Toda una declaración de principios. Vamos a ver ahora cómo los otros personajes nos muestran otras caras del poliédrico fenómeno bicicletero en la zona.

Mencionemos en primer lugar a esos ciclistas de los pisos altos para los que Lyle hace muy bien pagados trabajos artesanos de pintura de cuadros. Nada más alejado del estereotipo de «looser» aunque su mecánico les fustigue con su desprecio de clase. Para estos pijos la bicicleta es un estilo de vida, una elección dentro de su vida funcional en su contexto social. 

Por otro lado, están los trabajadores en bici, explotados por el sistema, para los que la bicicleta es una herramienta de supervivencia. Y finalmente está el reconocible usuario convencional, encarnado en la clientela del taller (el ciclomensajero incluido). Como parte de esta feligresía se presenta Kitty, con su bicicleta en deplorable estado, que consigue engañar a Lyle pero a nosotros nos da buenas pistas sobre el uso cotidiano de la bicicleta en la zona:

«Soy nueva en la zona», confesó. «¿Puede arreglarme esta bici? La acabo de comprar de segunda mano y creo que necesita algún arreglo».

Pues ya sabemos que hay un mercado de segunda mano y a continuación Lyle nos advierte de que también hay un mercado negro…

Comenzó a examinar su bicicleta. Todos los números de serie habían sido eliminados. La típica bicicleta de la zona.

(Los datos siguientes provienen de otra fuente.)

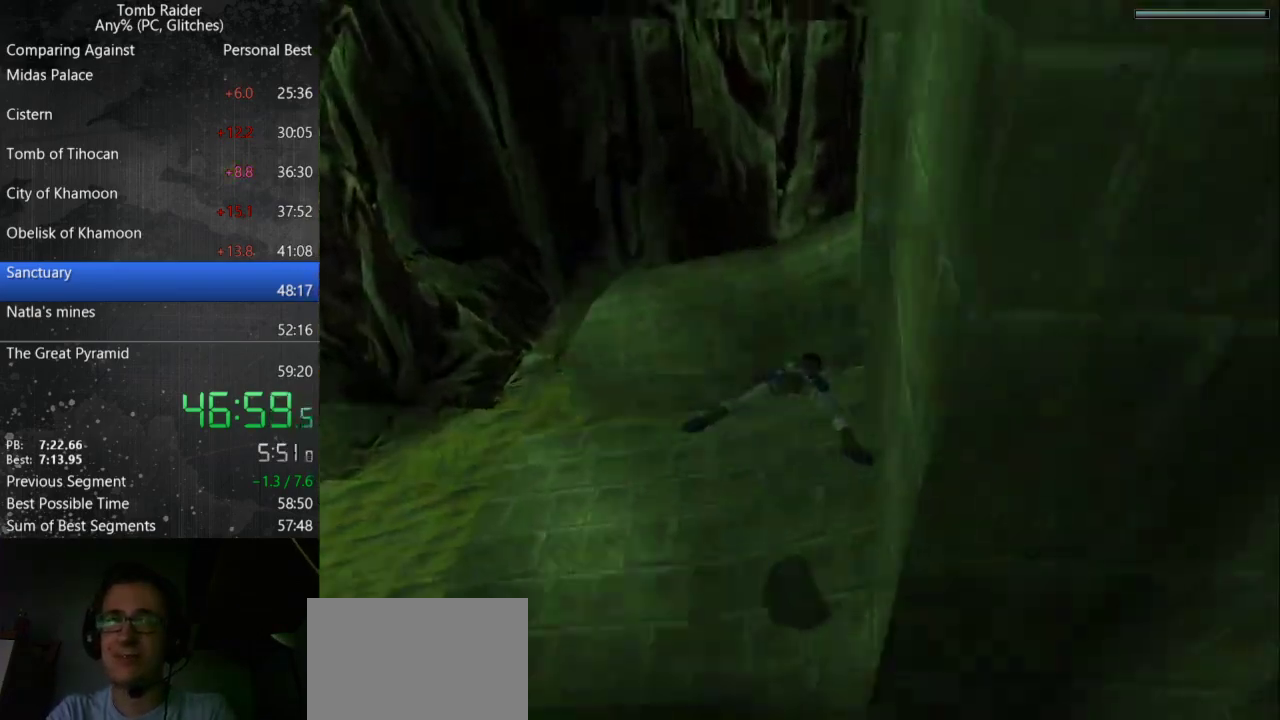
{"keys": ["jump"], "events": []}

Y su diagnóstico y tratamiento como profesional te lo endosaría hoy cualquier mecánico de bicis de tu ciudad, también Monsieur Guerin el protagonista del relato «Sobre clicks, crujidos y chirridos de la bici» de Bicicleta o Barbarie. Una intervención pensada para el uso cotidiano de la bicicleta urbana, sin más:

«Lo primero que tenemos que hacer», dijo con brío, «es ajustar la bici para usted correctamente: colocar la altura del sillín, la longitud de la biela y el manillar. Luego ajustaré la tensión, centraré las ruedas, revisaré las pastillas de freno y las válvulas de suspensión, afinaré los cambios y lubricaré la transmisión. Lo de siempre. Va a necesitar un sillín mejor que este — este sillín es para una pelvis masculina». Miró hacia arriba. «¿Tiene tarjeta de crédito?».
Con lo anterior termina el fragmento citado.